In the late afternoon I was about to go out on an errand when it began to rain.  Ah, it was so nice, settling the dust, clearing the air, washing my car (although this morning I had paid the gateman at Ndingi to wash it for me while I was at the meeting).  Even though my car was clean when I left Ndingi it was dusty by the time I drove out to the road, maybe 150 yards, and on the road into the parish and around to where I live.  This morning when I went out to go to Ndingi it was so dusty I couldn’t see out the rear window.

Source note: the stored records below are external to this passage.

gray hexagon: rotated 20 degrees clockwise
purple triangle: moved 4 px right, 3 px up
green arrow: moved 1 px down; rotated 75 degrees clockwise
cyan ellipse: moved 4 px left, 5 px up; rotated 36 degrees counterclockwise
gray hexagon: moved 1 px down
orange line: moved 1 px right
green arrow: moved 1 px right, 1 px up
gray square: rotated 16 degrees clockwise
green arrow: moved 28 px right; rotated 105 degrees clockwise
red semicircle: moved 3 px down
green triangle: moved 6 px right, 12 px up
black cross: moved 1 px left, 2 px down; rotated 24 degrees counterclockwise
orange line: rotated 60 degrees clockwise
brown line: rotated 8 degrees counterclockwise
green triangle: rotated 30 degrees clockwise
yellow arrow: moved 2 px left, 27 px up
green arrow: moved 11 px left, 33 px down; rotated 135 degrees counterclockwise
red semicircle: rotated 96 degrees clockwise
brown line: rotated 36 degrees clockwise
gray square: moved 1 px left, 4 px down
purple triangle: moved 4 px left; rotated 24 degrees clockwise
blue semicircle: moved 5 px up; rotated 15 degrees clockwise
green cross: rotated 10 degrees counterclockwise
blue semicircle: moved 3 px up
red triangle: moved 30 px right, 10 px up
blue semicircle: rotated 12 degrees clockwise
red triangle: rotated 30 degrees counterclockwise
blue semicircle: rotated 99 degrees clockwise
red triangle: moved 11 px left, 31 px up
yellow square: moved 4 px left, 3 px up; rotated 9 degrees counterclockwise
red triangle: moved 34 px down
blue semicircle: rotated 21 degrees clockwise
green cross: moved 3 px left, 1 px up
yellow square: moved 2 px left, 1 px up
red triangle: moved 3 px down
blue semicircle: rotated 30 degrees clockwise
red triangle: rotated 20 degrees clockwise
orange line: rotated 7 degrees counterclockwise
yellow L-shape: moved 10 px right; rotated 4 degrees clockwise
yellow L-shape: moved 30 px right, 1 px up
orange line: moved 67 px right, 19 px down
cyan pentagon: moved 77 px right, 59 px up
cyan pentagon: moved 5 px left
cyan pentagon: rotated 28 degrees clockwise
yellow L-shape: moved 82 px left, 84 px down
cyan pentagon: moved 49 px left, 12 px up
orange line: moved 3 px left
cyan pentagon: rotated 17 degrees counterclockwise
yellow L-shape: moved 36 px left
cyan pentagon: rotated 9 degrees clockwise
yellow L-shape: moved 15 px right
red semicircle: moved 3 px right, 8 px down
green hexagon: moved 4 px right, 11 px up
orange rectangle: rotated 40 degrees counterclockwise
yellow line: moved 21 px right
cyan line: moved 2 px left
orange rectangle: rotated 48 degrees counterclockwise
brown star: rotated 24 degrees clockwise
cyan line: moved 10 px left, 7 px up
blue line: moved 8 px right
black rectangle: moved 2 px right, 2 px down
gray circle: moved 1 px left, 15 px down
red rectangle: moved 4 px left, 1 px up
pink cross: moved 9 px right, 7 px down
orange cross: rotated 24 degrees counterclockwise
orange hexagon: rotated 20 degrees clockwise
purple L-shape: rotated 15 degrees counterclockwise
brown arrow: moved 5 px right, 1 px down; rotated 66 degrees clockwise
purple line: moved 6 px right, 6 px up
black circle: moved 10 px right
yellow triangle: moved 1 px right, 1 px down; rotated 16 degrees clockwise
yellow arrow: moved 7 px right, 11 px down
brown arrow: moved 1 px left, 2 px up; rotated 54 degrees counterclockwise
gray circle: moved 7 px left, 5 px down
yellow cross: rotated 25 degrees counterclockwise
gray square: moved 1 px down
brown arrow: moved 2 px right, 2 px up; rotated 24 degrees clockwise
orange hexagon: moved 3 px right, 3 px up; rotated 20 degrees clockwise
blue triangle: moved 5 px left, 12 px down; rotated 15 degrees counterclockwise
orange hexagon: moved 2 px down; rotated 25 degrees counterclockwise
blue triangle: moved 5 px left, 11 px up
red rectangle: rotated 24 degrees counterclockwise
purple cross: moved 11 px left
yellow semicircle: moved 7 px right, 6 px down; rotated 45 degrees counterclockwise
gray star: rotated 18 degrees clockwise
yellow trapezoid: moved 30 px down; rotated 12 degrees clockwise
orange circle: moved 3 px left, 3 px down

Not going on my errands, I took a nap instead, always a luxury and particularly wonderful to be lulled to sleep by the rain.  Later when I woke, my eye fell on one of the DVD’s I had brought along so I slipped it into my computer and watched God Got Tired of Us about the lost boys of the Sudan.  It must have been based on the book, What Is the What which I have read and recommended often.  This is a true story of the trek these boys made, over 1000 miles from southern Sudan to Ethiopia and then to Kakuma Refugee Camp in northwestern Kenya.  It followed 4 boys who were among the some 10,000 who were taken to the US to live and go to school, eventually to possibly return to Sudan to help rebuild the country.  Some have actually returned, even though the fighting with the north has not completely stopped.  I cried at the scene of the arrival in New York of the  Dinka mother, having not seen her son for almost 15 years.  She collapsed in the arrival section but later danced and ululated through the airport.  Her son, some 7’ tall had been in the US too long—he seemed embarrassed by his mom.  She was just celebrating in the only way she knew how.

It’s a great documentary, the last ½ of which shows their struggle living in Syracuse, NY, having never seen electricity, a shower, a refrigerator, toilet……  They had to learn everything that we never even think about.  Watch it if you can.  I would think Netflix has it.

I’ll write again when I have something more interesting to tell.